(Data entries)

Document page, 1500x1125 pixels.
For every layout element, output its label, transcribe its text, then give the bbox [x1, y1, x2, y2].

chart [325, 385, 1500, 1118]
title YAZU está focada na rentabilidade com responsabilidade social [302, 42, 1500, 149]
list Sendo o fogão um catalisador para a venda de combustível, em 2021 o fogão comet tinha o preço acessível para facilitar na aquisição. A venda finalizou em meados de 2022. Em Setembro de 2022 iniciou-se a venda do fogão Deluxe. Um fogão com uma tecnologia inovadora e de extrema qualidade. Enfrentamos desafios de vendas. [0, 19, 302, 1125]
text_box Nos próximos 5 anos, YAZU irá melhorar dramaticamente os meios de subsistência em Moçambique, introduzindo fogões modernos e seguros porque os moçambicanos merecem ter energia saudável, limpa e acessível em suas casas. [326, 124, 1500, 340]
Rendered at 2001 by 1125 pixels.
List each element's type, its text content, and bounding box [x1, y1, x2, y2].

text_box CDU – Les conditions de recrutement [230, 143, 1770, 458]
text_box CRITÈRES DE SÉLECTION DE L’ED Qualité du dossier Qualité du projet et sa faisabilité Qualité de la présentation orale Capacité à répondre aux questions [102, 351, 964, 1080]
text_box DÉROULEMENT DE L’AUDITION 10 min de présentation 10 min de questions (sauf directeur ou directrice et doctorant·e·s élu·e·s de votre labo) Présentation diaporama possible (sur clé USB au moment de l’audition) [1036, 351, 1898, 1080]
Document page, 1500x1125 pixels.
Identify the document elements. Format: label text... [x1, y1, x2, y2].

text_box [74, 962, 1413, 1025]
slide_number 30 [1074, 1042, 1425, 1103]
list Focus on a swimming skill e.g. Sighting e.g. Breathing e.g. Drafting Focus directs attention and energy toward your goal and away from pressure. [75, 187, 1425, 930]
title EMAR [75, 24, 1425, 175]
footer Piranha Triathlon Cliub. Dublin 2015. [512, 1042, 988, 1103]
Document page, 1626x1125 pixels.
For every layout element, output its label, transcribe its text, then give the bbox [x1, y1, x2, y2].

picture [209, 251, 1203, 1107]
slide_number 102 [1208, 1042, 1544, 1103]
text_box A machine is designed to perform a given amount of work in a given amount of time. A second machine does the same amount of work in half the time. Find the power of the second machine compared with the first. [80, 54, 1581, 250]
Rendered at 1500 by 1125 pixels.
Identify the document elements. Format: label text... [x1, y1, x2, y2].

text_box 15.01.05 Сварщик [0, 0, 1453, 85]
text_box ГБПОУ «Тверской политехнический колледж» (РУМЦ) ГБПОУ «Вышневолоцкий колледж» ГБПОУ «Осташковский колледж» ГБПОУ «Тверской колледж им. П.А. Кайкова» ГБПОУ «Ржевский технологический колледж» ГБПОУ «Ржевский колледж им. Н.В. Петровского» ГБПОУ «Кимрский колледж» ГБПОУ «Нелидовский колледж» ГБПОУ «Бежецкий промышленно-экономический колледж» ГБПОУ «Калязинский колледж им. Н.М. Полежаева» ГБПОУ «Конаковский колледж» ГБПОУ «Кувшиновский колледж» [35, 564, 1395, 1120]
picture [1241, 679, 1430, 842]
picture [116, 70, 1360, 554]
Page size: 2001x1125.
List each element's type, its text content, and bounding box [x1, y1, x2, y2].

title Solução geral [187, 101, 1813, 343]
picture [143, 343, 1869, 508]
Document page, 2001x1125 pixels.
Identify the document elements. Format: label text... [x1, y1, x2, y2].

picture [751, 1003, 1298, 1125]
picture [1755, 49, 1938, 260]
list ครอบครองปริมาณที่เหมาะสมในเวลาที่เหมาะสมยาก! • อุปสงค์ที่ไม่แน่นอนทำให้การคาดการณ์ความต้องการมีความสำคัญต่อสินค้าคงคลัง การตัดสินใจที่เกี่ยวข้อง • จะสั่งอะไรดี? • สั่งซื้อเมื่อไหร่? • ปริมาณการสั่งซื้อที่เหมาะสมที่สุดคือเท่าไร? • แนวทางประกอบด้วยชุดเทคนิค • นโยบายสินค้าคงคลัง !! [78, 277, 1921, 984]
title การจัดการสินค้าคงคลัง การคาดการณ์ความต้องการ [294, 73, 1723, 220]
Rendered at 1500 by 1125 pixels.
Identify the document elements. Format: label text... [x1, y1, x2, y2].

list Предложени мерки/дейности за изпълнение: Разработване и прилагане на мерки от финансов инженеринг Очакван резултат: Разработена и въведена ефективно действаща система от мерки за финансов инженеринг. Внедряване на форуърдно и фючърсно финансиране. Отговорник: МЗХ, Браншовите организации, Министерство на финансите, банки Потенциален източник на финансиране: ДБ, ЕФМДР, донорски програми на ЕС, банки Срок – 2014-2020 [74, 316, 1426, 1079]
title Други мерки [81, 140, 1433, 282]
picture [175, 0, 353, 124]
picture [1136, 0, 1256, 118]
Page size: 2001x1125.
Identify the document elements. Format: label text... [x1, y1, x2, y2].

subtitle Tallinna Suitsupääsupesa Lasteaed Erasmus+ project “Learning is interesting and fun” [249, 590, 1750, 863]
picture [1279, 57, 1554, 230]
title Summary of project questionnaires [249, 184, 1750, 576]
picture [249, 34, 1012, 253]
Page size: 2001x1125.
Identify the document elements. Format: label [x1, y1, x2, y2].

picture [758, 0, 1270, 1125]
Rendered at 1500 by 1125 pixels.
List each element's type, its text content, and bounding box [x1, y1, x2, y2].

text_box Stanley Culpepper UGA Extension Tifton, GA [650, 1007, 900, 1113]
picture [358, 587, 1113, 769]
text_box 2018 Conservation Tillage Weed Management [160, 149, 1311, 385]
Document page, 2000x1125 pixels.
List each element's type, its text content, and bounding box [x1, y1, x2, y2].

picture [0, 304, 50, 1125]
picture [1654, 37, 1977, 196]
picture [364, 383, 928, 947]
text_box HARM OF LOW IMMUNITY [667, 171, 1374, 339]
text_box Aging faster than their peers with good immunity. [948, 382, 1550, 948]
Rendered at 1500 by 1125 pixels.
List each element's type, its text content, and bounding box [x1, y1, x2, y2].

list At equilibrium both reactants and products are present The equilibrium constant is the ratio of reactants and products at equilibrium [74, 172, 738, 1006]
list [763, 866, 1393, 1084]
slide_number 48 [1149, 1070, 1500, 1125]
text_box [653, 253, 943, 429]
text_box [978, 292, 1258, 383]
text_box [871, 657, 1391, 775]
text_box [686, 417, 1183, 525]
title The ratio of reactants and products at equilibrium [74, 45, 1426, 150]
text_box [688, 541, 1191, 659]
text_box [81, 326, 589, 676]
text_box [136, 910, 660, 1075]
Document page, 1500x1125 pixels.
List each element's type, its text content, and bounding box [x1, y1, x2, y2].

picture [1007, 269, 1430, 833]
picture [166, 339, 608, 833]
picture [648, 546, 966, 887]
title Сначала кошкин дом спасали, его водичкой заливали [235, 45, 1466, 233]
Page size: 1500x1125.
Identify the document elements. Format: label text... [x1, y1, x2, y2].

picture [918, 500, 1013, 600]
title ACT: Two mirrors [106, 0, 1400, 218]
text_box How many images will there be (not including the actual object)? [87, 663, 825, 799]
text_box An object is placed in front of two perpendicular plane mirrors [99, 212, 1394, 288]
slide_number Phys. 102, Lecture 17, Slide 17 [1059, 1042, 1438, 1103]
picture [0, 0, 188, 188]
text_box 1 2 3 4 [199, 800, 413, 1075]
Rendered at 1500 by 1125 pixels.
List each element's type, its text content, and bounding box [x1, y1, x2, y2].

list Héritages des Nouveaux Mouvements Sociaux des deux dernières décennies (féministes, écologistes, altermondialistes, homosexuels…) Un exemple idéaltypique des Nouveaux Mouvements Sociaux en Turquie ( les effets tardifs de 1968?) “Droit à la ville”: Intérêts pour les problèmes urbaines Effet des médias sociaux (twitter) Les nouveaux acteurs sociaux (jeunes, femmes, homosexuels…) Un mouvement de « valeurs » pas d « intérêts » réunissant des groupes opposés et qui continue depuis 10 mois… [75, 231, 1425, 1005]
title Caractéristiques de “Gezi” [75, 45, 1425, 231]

• Your instructions:
Each line from the one containing "text_box [81, 326, 589, 676]" to the final line above should be written out exactly; please omit the others.

• Written response:
text_box [81, 326, 589, 676]
text_box [136, 910, 660, 1075]
Document page, 1500x1125 pixels.
List each element's type, its text content, and bounding box [x1, y1, x2, y2].

picture [1007, 269, 1430, 833]
picture [166, 339, 608, 833]
picture [648, 546, 966, 887]
title Сначала кошкин дом спасали, его водичкой заливали [235, 45, 1466, 233]
Page size: 1500x1125.
Identify the document elements. Format: label text... [x1, y1, x2, y2].

picture [918, 500, 1013, 600]
title ACT: Two mirrors [106, 0, 1400, 218]
text_box How many images will there be (not including the actual object)? [87, 663, 825, 799]
text_box An object is placed in front of two perpendicular plane mirrors [99, 212, 1394, 288]
slide_number Phys. 102, Lecture 17, Slide 17 [1059, 1042, 1438, 1103]
picture [0, 0, 188, 188]
text_box 1 2 3 4 [199, 800, 413, 1075]
Rendered at 1500 by 1125 pixels.
List each element's type, its text content, and bounding box [x1, y1, x2, y2].

list Héritages des Nouveaux Mouvements Sociaux des deux dernières décennies (féministes, écologistes, altermondialistes, homosexuels…) Un exemple idéaltypique des Nouveaux Mouvements Sociaux en Turquie ( les effets tardifs de 1968?) “Droit à la ville”: Intérêts pour les problèmes urbaines Effet des médias sociaux (twitter) Les nouveaux acteurs sociaux (jeunes, femmes, homosexuels…) Un mouvement de « valeurs » pas d « intérêts » réunissant des groupes opposés et qui continue depuis 10 mois… [75, 231, 1425, 1005]
title Caractéristiques de “Gezi” [75, 45, 1425, 231]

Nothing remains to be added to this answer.